FRAGMENT TEKSTU ▸
'''
Listy od czytelników nr 51/2022

Listy od czytelników nr 51/2022

Każdy może być psychoterapeutą
To jest straszne. Ale jeszcze straszniejsze jest to, że ludziom z odpowiednimi kwalifikacjami nie przeszkadza taki stan rzeczy. To źle świadczy o środowisku psychologów, które toleruje tę sytuację i przy okazji samo jest wolne od nadzoru, weryfikowania wiedzy i sprawdzania skutków prowadzonej terapii. Czy ktoś sobie wyobraża, że np. środowisko chirurgów dozna takiego rozluźnienia pojęcia chirurg, że operacje będzie mógł przeprowadzać ślusarz? Najwyraźniej część psychologów potrafi sobie taką rzeczywistość wyobrazić, a nawet ją zaakceptować. A gdy w środowisku psychologów pojawi się taki pan Witkowski, mówiąc, jak jest i że jest źle, to go oskarżą, że chce zbić kasę na robieniu szumu. Kasę na pseudonaukowym „leczeniu” można za to zbijać bez wstydu.

Michał Błaszczak

Psychoterapia stała się kolejnym towarem, oferowanym jako luksusowy i poprawiający komfort życia, zupełnie jak nowy zestaw garnków czy kołder.
'''
PODANE INFORMACJE ▸
'''
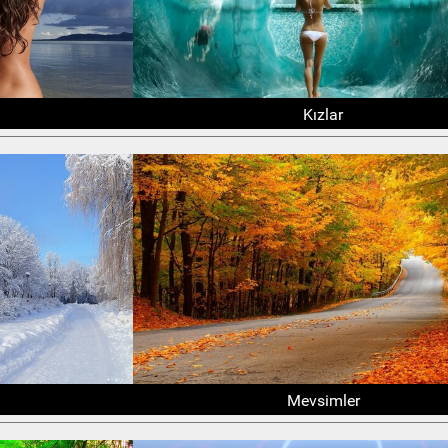
Kızlar
Mevsimler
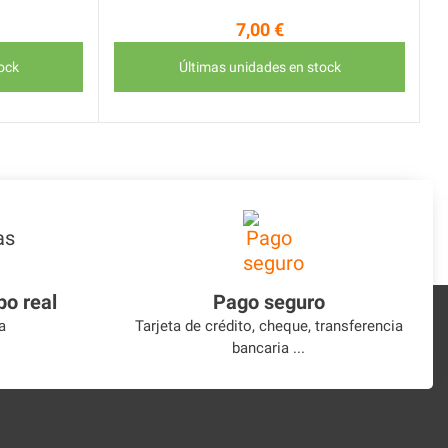
7,00 €
Precio
ock
Últimas unidades en stock
po real
Pago seguro
a
Tarjeta de crédito, cheque, transferencia
bancaria ...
'''
POLECENIE 1 ▸
Odpowiedz krótko na pytania do fragmentu tekstu:
(a) Kto w przykładzie z chirurgami miałby przeprowadzać operacje?
(b) Jakie imię i nazwisko podano pod listem „Każdy może być psychoterapeutą”?
(c) Z jakimi rzeczami zestawiono psychoterapię jako towar?
POLECENIE 2 ▸
Przepisz z fragmentu tekstu wszystko od słów „Michał Błaszczak” aż po słowa „zestaw garnków czy kołder.”.

POLE ODPOWIEDZI 1 ▸
(a) Ślusarz.
(b) Michał Błaszczak.
(c) Z nowym zestawem garnków czy kołder.

POLE ODPOWIEDZI 2 ▸
Michał Błaszczak

Psychoterapia stała się kolejnym towarem, oferowanym jako luksusowy i poprawiający komfort życia, zupełnie jak nowy zestaw garnków czy kołder.